# [Exercise goal]
In the data, find each line where the word "Reset" appears and list that line.

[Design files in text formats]
────

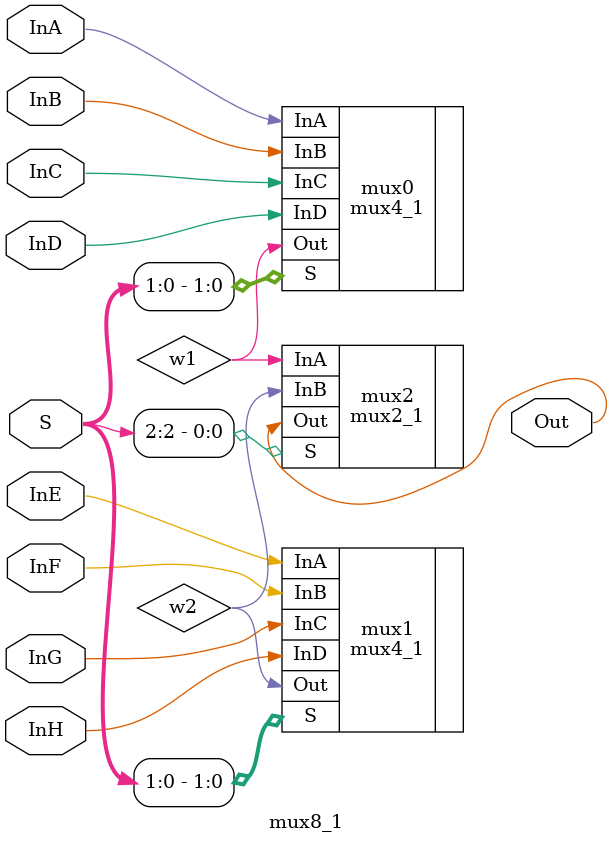
<source format=v>
module mux8_1(Out, S, InA, InB, InC, InD, InE, InF, InG, InH);

	output Out;
	input [2:0] S;
	input InA, InB, InC, InD, InE, InF, InG, InH;
	
	wire w1, w2;
	
	mux4_1 mux1(.Out(w2), .S(S[1:0]), .InA(InE), .InB(InF),
		.InC(InG), .InD(InH)); 
	mux4_1 mux0(.Out(w1), .S(S[1:0]), .InA(InA), .InB(InB), 
		.InC(InC), .InD(InD));
		
	mux2_1 mux2(.Out(Out), .S(S[2]), .InA(w1), .InB(w2));
	
endmodule

</source>
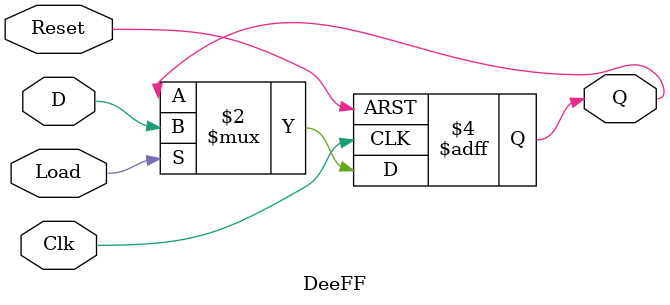
<source format=sv>
module DeeFF 
(
	input Clk, Load, Reset, D,
	output logic Q
);

always @ (posedge Clk or posedge Reset)
begin
	Q <= Q;
	if(Reset)
		Q <= 1'b0;
	else
		if (Load)
			Q <= D;
end
endmodule

</source>
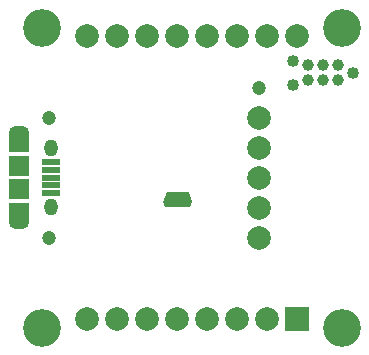
<source format=gts>
G04 DipTrace 2.3.1.0*
%INminishiftmaster_TopMask.gts*%
%MOIN*%
%ADD36C,0.126*%
%ADD37C,0.04*%
%ADD44C,0.0389*%
%ADD46C,0.0472*%
%ADD50R,0.0787X0.0787*%
%ADD56C,0.0787*%
%ADD58R,0.0689X0.0669*%
%ADD60R,0.0689X0.065*%
%ADD62O,0.0689X0.0472*%
%ADD64O,0.0453X0.0571*%
%ADD66R,0.061X0.0236*%
%FSLAX44Y44*%
G04*
G70*
G90*
G75*
G01*
%LNTopMask*%
%LPD*%
D66*
X5549Y10748D3*
Y10492D3*
Y10236D3*
Y9980D3*
Y9724D3*
D64*
Y11220D3*
Y9252D3*
D62*
X4486Y11713D3*
Y8760D3*
D60*
Y11427D3*
Y9045D3*
D58*
Y10630D3*
Y9843D3*
D56*
X12486Y12236D3*
Y11236D3*
Y10236D3*
Y9236D3*
Y8236D3*
D36*
X5236Y15236D3*
X15236D3*
Y5236D3*
X5236D3*
D50*
X13736Y5512D3*
D56*
X12736D3*
X11736D3*
X10736D3*
X9736D3*
X8736D3*
X7736D3*
X6736D3*
Y14961D3*
X7736D3*
X8736D3*
X9736D3*
X10736D3*
X11736D3*
X12736D3*
X13736D3*
D46*
X12486Y13236D3*
X5486Y8236D3*
Y12236D3*
D44*
X15111Y13486D3*
X14611D3*
X14111D3*
Y13986D3*
X14611D3*
X15111D3*
D37*
X15611Y13736D3*
X13611Y13336D3*
Y14136D3*
G36*
X9296Y9431D2*
X9416Y9752D1*
X10136D1*
X10256Y9431D1*
X10176Y9271D1*
X9336D1*
D1*
X9296Y9431D1*
G37*
M02*

</source>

────

# [Answer below]
	input Clk, Load, Reset, D,
always @ (posedge Clk or posedge Reset)
	if(Reset)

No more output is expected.